Für die Dezember-Ausgabe von Bachtracks Bachkantaten-Reihe habe ich mich einerseits gezwungenermaßen gegen die mehr als bekannte Kantate zum 1. Weihnachtstag entschieden, die den ersten Teil des Weihnachtsoratoriums (1734) bildet, weil sie im Werkverzeichnis nicht als eigenständiges Stück geführt wird. Andererseits fiel meine Wahl auch nicht auf ihr Pendant aus Weimar, der schillernden Kantate BWV63, die durchaus wegen ihrer Besonderheit herangezogen werden könnte, nur eine von zwei Kantaten im erhaltenen Schaffen Bachs zu sein, deren Besetzung vier Trompeten erfordert. Und ebensowenig wollte ich hier die Kantate BWV147 mit ihrem heute berühmtesten Bach-Choral ansprechen, mutierte sie doch aus kirchenrechtlichen Gründen von der Adventsmusik in Weimar zum Begleiter für das Fest Mariä Heimsuchung am 2. Juli in Leipzig. Stattdessen leuchtete mir durch im Folgenden zu erläuternden Umstand eine Kantate auf, deren Musik sowohl Bach selbst als außerordentlich gelungen bewertet hat als auch die Interpreten und Rezipienten bis heute so empfinden: BWV191, Gloria in excelsis Deo, und damit in diesem Format mal einem Spätwerk.

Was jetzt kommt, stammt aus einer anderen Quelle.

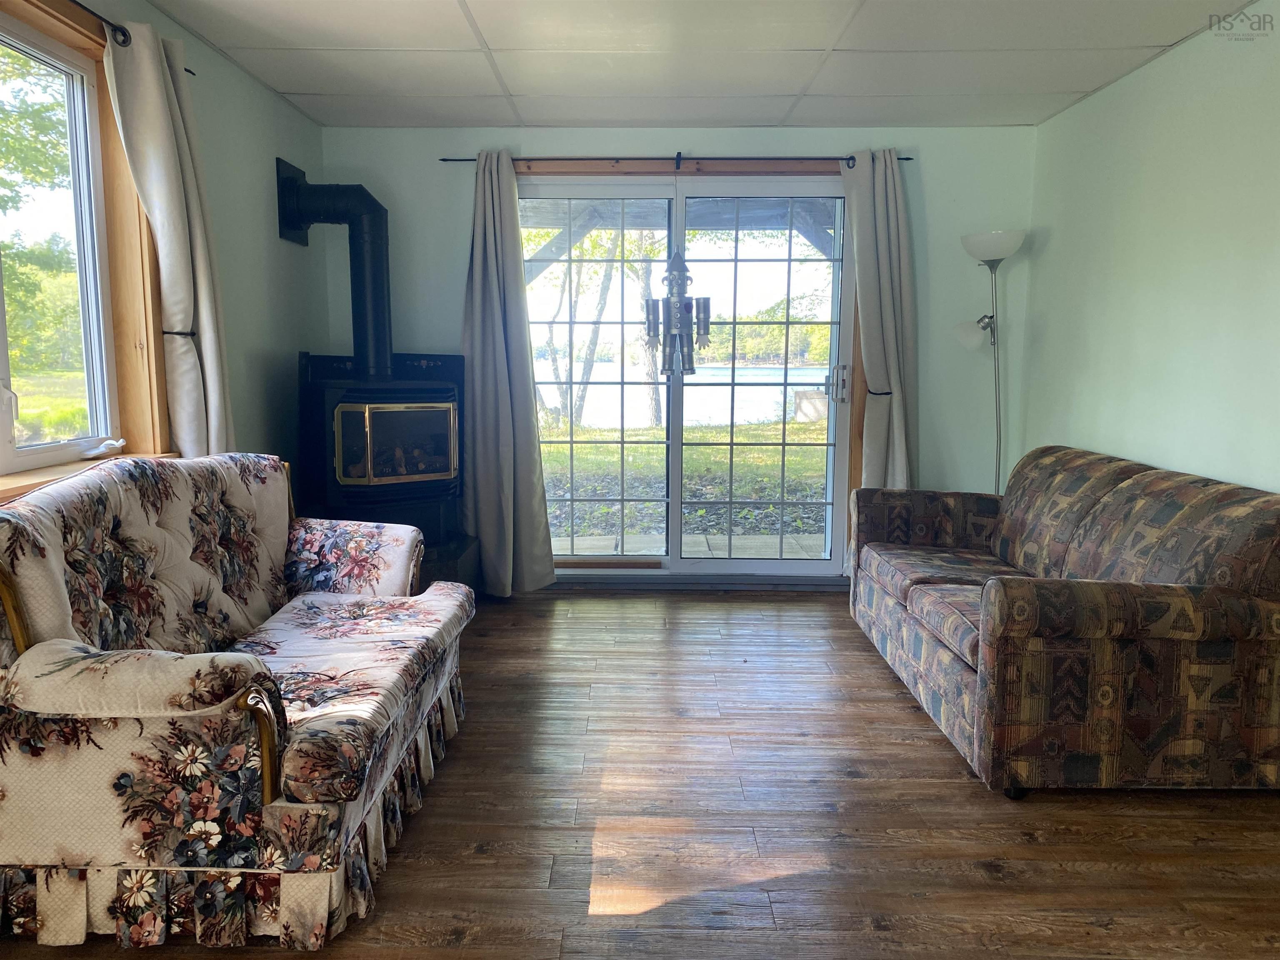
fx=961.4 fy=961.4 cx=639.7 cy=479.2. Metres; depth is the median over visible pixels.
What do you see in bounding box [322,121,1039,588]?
back wall
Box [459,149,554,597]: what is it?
left curtain
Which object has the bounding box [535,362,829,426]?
lake
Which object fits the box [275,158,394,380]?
stove pipe
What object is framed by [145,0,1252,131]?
ceiling
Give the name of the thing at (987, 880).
floor
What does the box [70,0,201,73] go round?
curtain rod
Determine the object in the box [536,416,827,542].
lawn
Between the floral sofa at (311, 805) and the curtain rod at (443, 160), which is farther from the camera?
the curtain rod at (443, 160)
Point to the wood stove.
(337, 399)
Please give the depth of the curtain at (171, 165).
3.03 m
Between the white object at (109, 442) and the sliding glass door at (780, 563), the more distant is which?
the sliding glass door at (780, 563)
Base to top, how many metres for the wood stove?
1.243 m
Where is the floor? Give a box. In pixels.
[0,587,1279,959]
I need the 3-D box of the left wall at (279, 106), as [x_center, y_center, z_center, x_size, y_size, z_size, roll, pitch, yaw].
[-1.663,-0.167,1.820,0.167,2.362,6.247,0,8,1]
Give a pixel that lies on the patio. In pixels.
(777, 541)
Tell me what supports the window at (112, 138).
in the left wall at (279, 106)
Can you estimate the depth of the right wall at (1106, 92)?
3.50 m
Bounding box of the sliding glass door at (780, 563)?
[517,180,856,583]
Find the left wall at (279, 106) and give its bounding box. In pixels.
[5,0,329,506]
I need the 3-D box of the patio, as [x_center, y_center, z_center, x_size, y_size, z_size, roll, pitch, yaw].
[0.283,0.563,5.814,4.519,0.119,1.648,0,8,1]
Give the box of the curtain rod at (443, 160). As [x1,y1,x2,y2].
[438,154,912,166]
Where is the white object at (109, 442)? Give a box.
[82,438,125,458]
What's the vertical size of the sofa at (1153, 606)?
0.837 m
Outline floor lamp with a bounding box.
[957,229,1025,493]
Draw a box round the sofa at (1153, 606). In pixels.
[849,444,1279,796]
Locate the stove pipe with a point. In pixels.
(374, 326)
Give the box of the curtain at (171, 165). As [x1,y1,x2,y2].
[101,18,233,461]
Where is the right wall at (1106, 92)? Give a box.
[1015,0,1279,494]
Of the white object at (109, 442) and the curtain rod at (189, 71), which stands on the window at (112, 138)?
the white object at (109, 442)
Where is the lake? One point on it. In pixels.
(685, 391)
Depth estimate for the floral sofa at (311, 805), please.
2.05 m
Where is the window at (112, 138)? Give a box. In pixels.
[0,0,177,496]
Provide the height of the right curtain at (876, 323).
2.203 m
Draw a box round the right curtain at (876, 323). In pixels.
[840,147,917,493]
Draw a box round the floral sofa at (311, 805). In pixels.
[0,451,473,954]
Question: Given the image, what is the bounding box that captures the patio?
[554,532,825,559]
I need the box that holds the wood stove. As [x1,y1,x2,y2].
[295,349,469,585]
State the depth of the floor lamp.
4.57 m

Dabei ist es gar kein richtiges Spätwerk, sondern – womit wir bei der Begründung sind – ein durchaus typischerweise recyceltes Verwenden von Musik, die Bach früher geschrieben hatte. Nämlich in diesem Fall jene mehr oder minder bearbeiteten Einfälle aus dem Frühjahr 1733, als Bach eine Missa aus Kyrie und Gloria komponierte. Bei Erwähnung der Tonart h-Moll dürfte nun deutlich werden, welche Zusammenhänge mich also zum Herausgreifen dieser Kantate veranlasst haben: die Noten des Gloria und seiner Sequenzsätze „Domine Deus“ und „Cum sancto spiritu“ der legendären, überragenden h-Moll-Messe, die Bach nach Missa und Kantate zum Gesamtkunstwerk vervollständigte.

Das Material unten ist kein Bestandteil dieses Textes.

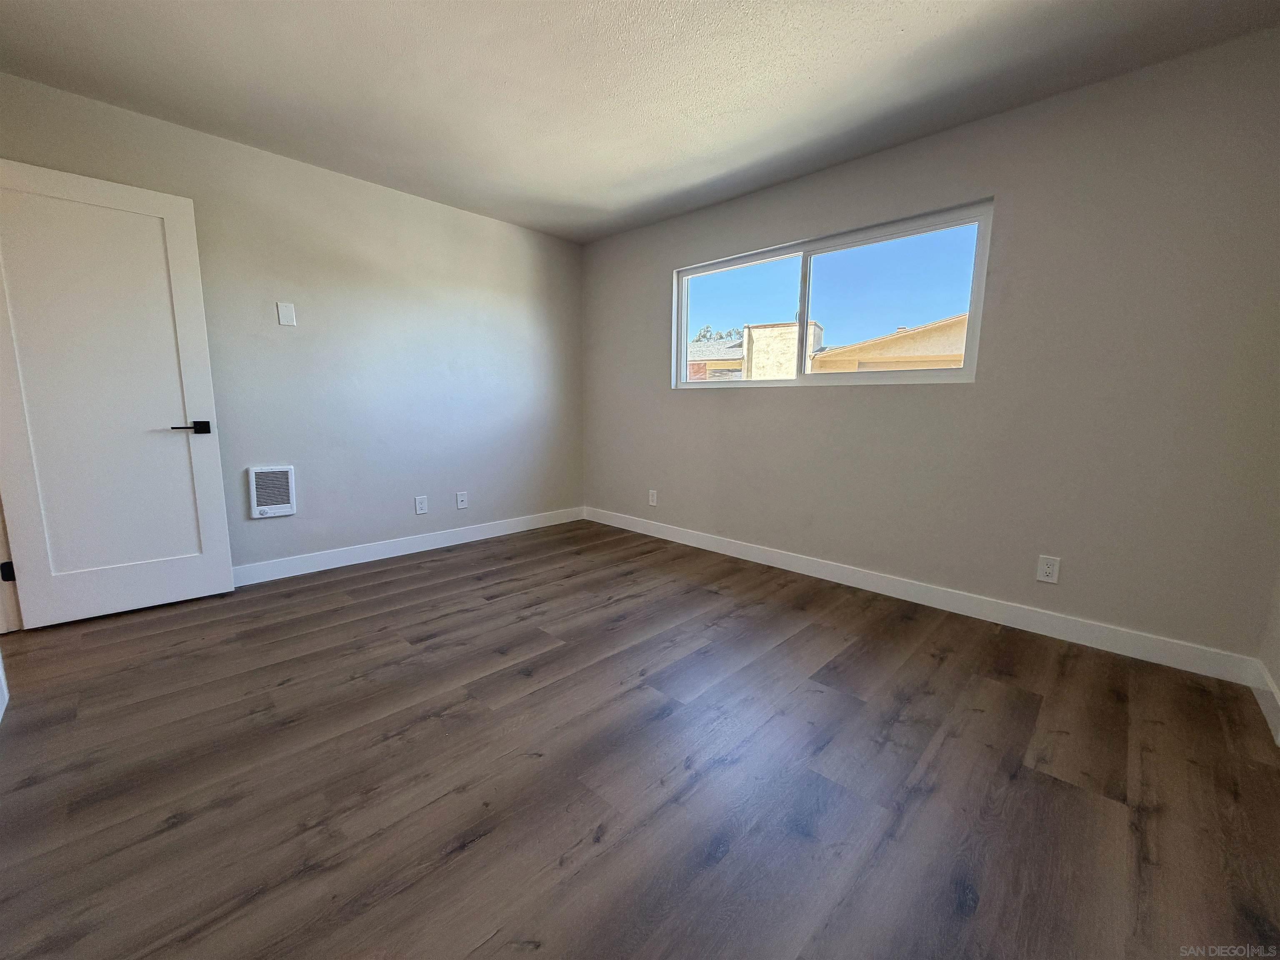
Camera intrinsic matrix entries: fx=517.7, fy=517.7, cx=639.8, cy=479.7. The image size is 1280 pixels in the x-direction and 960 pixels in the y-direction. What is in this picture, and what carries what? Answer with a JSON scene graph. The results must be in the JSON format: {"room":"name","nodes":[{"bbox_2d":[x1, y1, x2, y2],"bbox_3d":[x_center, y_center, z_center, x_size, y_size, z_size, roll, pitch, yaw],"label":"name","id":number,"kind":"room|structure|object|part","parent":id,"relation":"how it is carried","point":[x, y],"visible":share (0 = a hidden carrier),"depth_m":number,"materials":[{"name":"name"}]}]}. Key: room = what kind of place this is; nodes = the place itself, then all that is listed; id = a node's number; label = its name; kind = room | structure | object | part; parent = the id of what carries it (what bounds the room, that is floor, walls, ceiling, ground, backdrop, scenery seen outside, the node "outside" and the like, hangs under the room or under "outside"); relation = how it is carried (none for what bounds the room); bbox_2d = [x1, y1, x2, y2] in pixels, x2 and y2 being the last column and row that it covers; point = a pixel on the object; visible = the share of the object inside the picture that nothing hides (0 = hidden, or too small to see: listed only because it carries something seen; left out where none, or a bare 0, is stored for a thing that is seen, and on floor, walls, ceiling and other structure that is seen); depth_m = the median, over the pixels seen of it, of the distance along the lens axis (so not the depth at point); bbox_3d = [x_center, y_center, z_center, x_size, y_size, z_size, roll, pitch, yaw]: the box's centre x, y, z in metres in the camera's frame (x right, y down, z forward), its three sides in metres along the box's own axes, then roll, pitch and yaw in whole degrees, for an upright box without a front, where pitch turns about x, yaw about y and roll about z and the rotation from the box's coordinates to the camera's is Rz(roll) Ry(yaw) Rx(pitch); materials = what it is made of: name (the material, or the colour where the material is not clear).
{"room":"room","nodes":[
{"label":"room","id":0,"kind":"room"},
{"bbox_2d":[0,71,584,579],"bbox_3d":[-1.793,-0.694,3.522,0.155,2.466,3.804,9,12,43],"label":"left wall","id":1,"kind":"structure","parent":0,"point":[274,528],"depth_m":3.35,"materials":[{"name":"grey paint"}]},
{"bbox_2d":[0,495,22,634],"bbox_3d":[-2.816,-0.234,1.964,0.913,2.095,0.239,9,12,43],"label":"door frame","id":2,"kind":"structure","parent":1,"relation":"attached to","point":[1,555],"depth_m":2.40,"materials":[{"name":"white paint"}]},
{"bbox_2d":[0,157,235,628],"bbox_3d":[-2.548,-0.353,2.476,0.151,2.043,0.776,9,12,43],"label":"door","id":3,"kind":"structure","parent":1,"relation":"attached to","point":[218,485],"depth_m":2.47,"materials":[{"name":"white paint"}]},
{"bbox_3d":[-2.301,-0.267,2.668,0.137,0.064,0.159,9,12,43],"label":"lever handle","id":4,"kind":"part","parent":3,"relation":"part of","materials":[{"name":"black metal"}]},
{"bbox_2d":[247,465,296,518],"bbox_3d":[-2.187,0.067,3.079,0.032,0.296,0.221,9,12,43],"label":"wall heater","id":5,"kind":"object","parent":1,"relation":"attached to","point":[284,509],"visible":0.99,"depth_m":3.07,"materials":[{"name":"white metal"}]},
{"bbox_2d":[276,301,296,326],"bbox_3d":[-2.076,-0.975,3.040,0.010,0.130,0.080,9,12,43],"label":"wall plate","id":6,"kind":"object","parent":1,"relation":"attached to","point":[284,321],"visible":0.98,"depth_m":3.04,"materials":[{"name":"white plastic"}]},
{"bbox_2d":[231,506,584,586],"bbox_3d":[-1.700,0.470,3.665,0.014,0.110,3.336,9,12,43],"label":"baseboard","id":7,"kind":"structure","parent":1,"relation":"attached to","point":[391,555],"depth_m":3.60,"materials":[{"name":"white paint"}]},
{"bbox_2d":[414,495,427,514],"bbox_3d":[-1.582,0.181,3.737,0.009,0.126,0.079,9,12,43],"label":"wall socket","id":8,"kind":"object","parent":1,"relation":"attached to","point":[420,509],"visible":0.98,"depth_m":3.73,"materials":[{"name":"white plastic"}]},
{"bbox_2d":[455,491,468,509],"bbox_3d":[-1.360,0.156,3.960,0.010,0.127,0.080,9,12,43],"label":"wall socket","id":9,"kind":"object","parent":1,"relation":"attached to","point":[462,504],"visible":0.99,"depth_m":3.96,"materials":[{"name":"white plastic"}]},
{"bbox_2d":[0,518,1279,959],"bbox_3d":[-0.513,0.855,1.968,4.802,0.109,4.562,9,12,43],"label":"floor","id":10,"kind":"structure","parent":0,"point":[290,686],"depth_m":1.52,"materials":[{"name":"brown wood"}]},
{"bbox_2d":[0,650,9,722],"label":"baseboard","id":11,"kind":"structure","parent":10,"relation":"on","point":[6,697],"depth_m":1.81,"materials":[{"name":"white paint"}]},
{"bbox_2d":[0,0,1279,242],"bbox_3d":[-0.386,-1.666,1.599,4.633,0.117,4.424,9,12,43],"label":"ceiling","id":12,"kind":"structure","parent":0,"point":[968,36],"depth_m":2.18,"materials":[{"name":"white paint"}]},
{"bbox_2d":[582,28,1279,667],"bbox_3d":[1.055,-0.627,3.325,4.390,2.455,0.155,9,12,43],"label":"back wall","id":13,"kind":"structure","parent":0,"point":[772,401],"depth_m":2.41,"materials":[{"name":"grey paint"}]},
{"bbox_2d":[647,489,657,506],"bbox_3d":[0.099,0.148,4.230,0.082,0.129,0.010,9,12,43],"label":"wall socket","id":14,"kind":"object","parent":13,"relation":"attached to","point":[650,498],"visible":0.99,"depth_m":4.22,"materials":[{"name":"white plastic"}]},
{"bbox_2d":[673,197,993,389],"bbox_3d":[1.042,-1.046,3.297,1.948,0.903,0.095,9,12,43],"label":"window","id":15,"kind":"structure","parent":13,"relation":"in","point":[963,372],"depth_m":3.12,"materials":[{"name":"glass"}]},
{"bbox_3d":[0.676,-1.079,3.694,0.914,0.872,0.043,9,12,43],"label":"pane","id":16,"kind":"part","parent":15,"relation":"part of","materials":[{"name":"clear glass"}]},
{"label":"mullion","id":17,"kind":"part","parent":15,"relation":"part of","materials":[{"name":"white plastic"}]},
{"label":"pane","id":18,"kind":"part","parent":15,"relation":"part of","materials":[{"name":"clear glass"}]},
{"bbox_2d":[582,506,1262,684],"bbox_3d":[0.970,0.535,3.436,4.106,0.112,0.014,9,12,43],"label":"baseboard","id":19,"kind":"structure","parent":13,"relation":"attached to","point":[772,558],"depth_m":2.66,"materials":[{"name":"white paint"}]},
{"bbox_2d":[1036,554,1060,584],"bbox_3d":[1.946,0.428,2.471,0.079,0.124,0.009,9,12,43],"label":"wall socket","id":20,"kind":"object","parent":13,"relation":"attached to","point":[1050,571],"visible":0.99,"depth_m":2.47,"materials":[{"name":"white plastic"}]},
{"bbox_2d":[1257,559,1279,738],"bbox_3d":[1.385,-0.197,0.669,0.141,2.436,3.464,9,12,43],"label":"right wall","id":21,"kind":"structure","parent":0,"point":[1278,678],"depth_m":1.94,"materials":[{"name":"paint"}]},
{"bbox_2d":[1250,662,1279,747],"bbox_3d":[1.328,0.922,0.903,0.014,0.112,3.204,9,12,43],"label":"baseboard","id":22,"kind":"structure","parent":21,"relation":"attached to","point":[1276,695],"depth_m":1.85,"materials":[{"name":"white paint"}]},
{"label":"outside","id":23,"kind":"structure","parent":0,"visible":0},
{"bbox_2d":[687,336,746,380],"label":"neighboring house","id":24,"kind":"structure","parent":23,"point":[698,345],"materials":[{"name":"grey"}]},
{"bbox_2d":[744,320,823,377],"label":"building","id":25,"kind":"structure","parent":23,"point":[769,329],"materials":[{"name":"beige paint"}]},
{"bbox_2d":[806,314,969,371],"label":"neighboring house","id":26,"kind":"structure","parent":23,"point":[902,337],"materials":[{"name":"beige paint"}]},
{"label":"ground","id":27,"kind":"structure","parent":23,"visible":0},
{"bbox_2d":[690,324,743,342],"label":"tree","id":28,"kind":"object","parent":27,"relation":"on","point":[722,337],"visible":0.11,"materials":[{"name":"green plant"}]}
]}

Die Kantate selbst, am 25.12.1742 zur Schmückung einer akademischen Rede in der Universitätskirche gespielt, besitzt damit das Alleinstellungsmerkmal, auf Latein gehalten zu sein. Zudem ist sie mit ihren – in der Besetzung zur Kurz- beziehungsweise Komplettmesse identisch gehaltenen – drei Sätzen naturgemäß sehr auffällig. Der Text bezieht sich auf die Weihnachtsgeschichte des Lukasevangeliums, in der die Hirten teilhaben am Leuchtschweif Gottes in der Nacht bei seiner Ankunft auf der Erde durch Christi Geburt. Die von den Engel im Himmel bezeugte und von den Menschen gepriesene Herrlichkeit „Ehre sei Gott in der Höhe und Friede auf Erden bei den Menschen seines Wohlgefallens“ dringt in sie hinein, um Kraft und Überwindung für das innere, aber auch Gottesfürchtigkeit für das äußere Seelenheil zu erfahren.
In uns kommt diese Herrlichkeit mit der wirklich unvergleichlichen, schieren Freude Bachs Musik, in der die feierlichen Engelstrompeten und alle Stimmen ihrer Heerscharen den festlichen Glanz, die Zuversicht und die Rettung sowie den Sog der botschaftlichen Überzeugung, Weitertragung und geschichtlichen Gefühlsübermittlung mit ansteckendem tänzerisch-ausgelassenen Rhythmus entfachen. Er berührt mich zwar schon im fünstimmigen „Gloria“ und kontrastierend ruhig-prächtig-zeremoniellen „et in terra pax“ oder von zwei Traversflöten bezuckerten Sopran-Tenor-Duett „Gloria et filio et spiritui sancto“, das nach der Rede oder Predigt gesungen wird. Es ist vor allem jedoch das „Sicut erat in principio“ – vielleicht geht es Ihnen ja auch so? –, welches mich persönlich so sehr in Schwingung versetzt, dass ich den Satz als höchstes musikalisches Geschenk überhaupt betrachte. Gesegnete Weihnachten!